March

Sibling and neighbour to the acclaimed IDES, this intimate eating and drinking den pairs contemporary Japanese-inspired bites with an expert range of tipples.
Libby Curran
October 05, 2022

Overview

Gracing the intimate space next door to Peter Gunn's Collingwood fine diner IDES, is the star chef's genre-bending wining and dining venture, March. Embracing various elements of a wine bar, a pub and an izakaya, it's not about to be locked into just one box — just know that it's moving in a very different direction than its sibling.

The 26-seater is your go-to for clever small bites with contemporary flair, matched to a broad-ranging curation of sake, wine and cocktails. Expect a moody space rocking deep charcoal tones throughout, and with a low, marble-topped statement counter allowing plenty of interaction between those with front-row seats and staff behind the bar.

As you'd expect given Gunn's culinary street cred, the drinking snack game here is strong. While the two venues share a kitchen and a flair for creativity, March's menu walks its own path with a concise, oft-changing lineup rooted in Japanese flavours and technique.

Venture in for plates like edamame coated in some kind of umami magic ($9), green chilli pickled mussels with crispy garlic ($15), sake-steamed pippies finished in a yuzu parsley butter ($25) and braised pork belly with a spicy nori glaze ($25). Plus, a crispy sweet and sour quail ($28) that'll have you making fast use of the supplied hot towel.
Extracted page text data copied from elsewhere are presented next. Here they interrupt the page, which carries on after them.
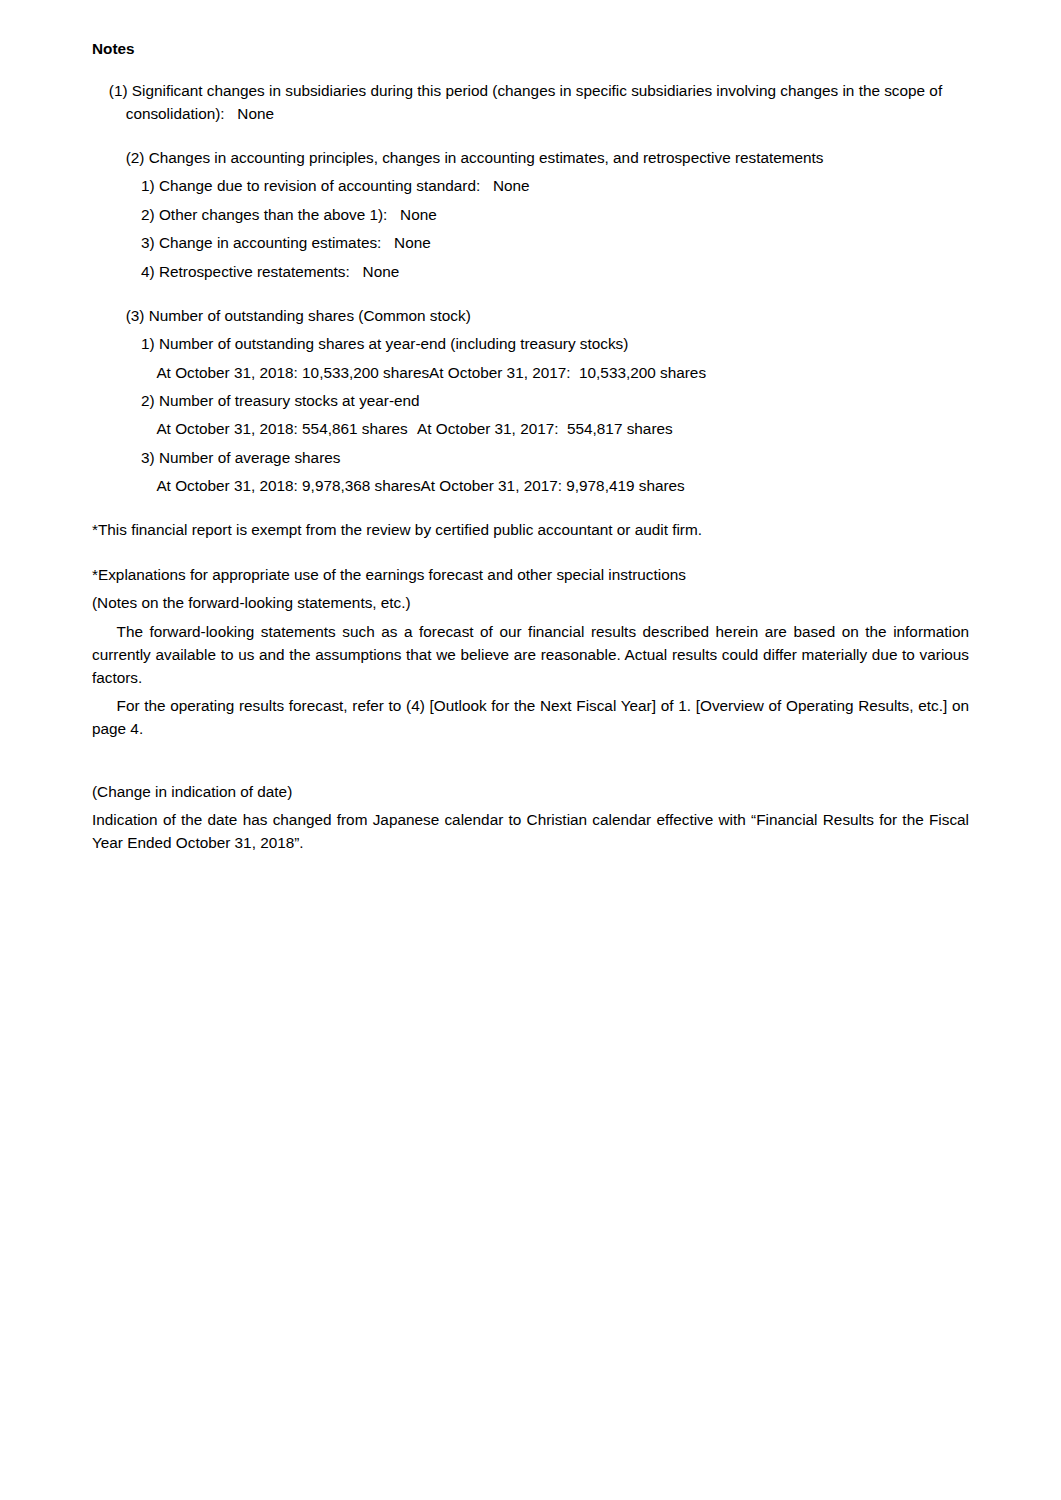Notes
(1) Significant changes in subsidiaries during this period (changes in specific subsidiaries involving changes in the scope of consolidation): None
(2) Changes in accounting principles, changes in accounting estimates, and retrospective restatements
1) Change due to revision of accounting standard: None
2) Other changes than the above 1): None
3) Change in accounting estimates: None
4) Retrospective restatements: None
(3) Number of outstanding shares (Common stock)
1) Number of outstanding shares at year-end (including treasury stocks)
At October 31, 2018: 10,533,200 shares At October 31, 2017: 10,533,200 shares
2) Number of treasury stocks at year-end
At October 31, 2018: 554,861 shares At October 31, 2017: 554,817 shares
3) Number of average shares
At October 31, 2018: 9,978,368 shares At October 31, 2017: 9,978,419 shares
*This financial report is exempt from the review by certified public accountant or audit firm.
*Explanations for appropriate use of the earnings forecast and other special instructions
(Notes on the forward-looking statements, etc.)
The forward-looking statements such as a forecast of our financial results described herein are based on the information currently available to us and the assumptions that we believe are reasonable. Actual results could differ materially due to various factors.
For the operating results forecast, refer to (4) [Outlook for the Next Fiscal Year] of 1. [Overview of Operating Results, etc.] on page 4.
(Change in indication of date)
Indication of the date has changed from Japanese calendar to Christian calendar effective with “Financial Results for the Fiscal Year Ended October 31, 2018”.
IDES sommelier Hayley McCarthy heads up the drinks offering, with Victorian and South Australian drops ruling the by-the-glass lineup, and next door's wine list and cellar selection delivering even more gems. Expect interesting pours that'll shake a few preconceptions (perhaps a Dilworth & Allain pinot noir blend, or the Konpira Maru Pan Opticon riesling out of the King Valley) alongside signature cocktails and a solid crop of sake.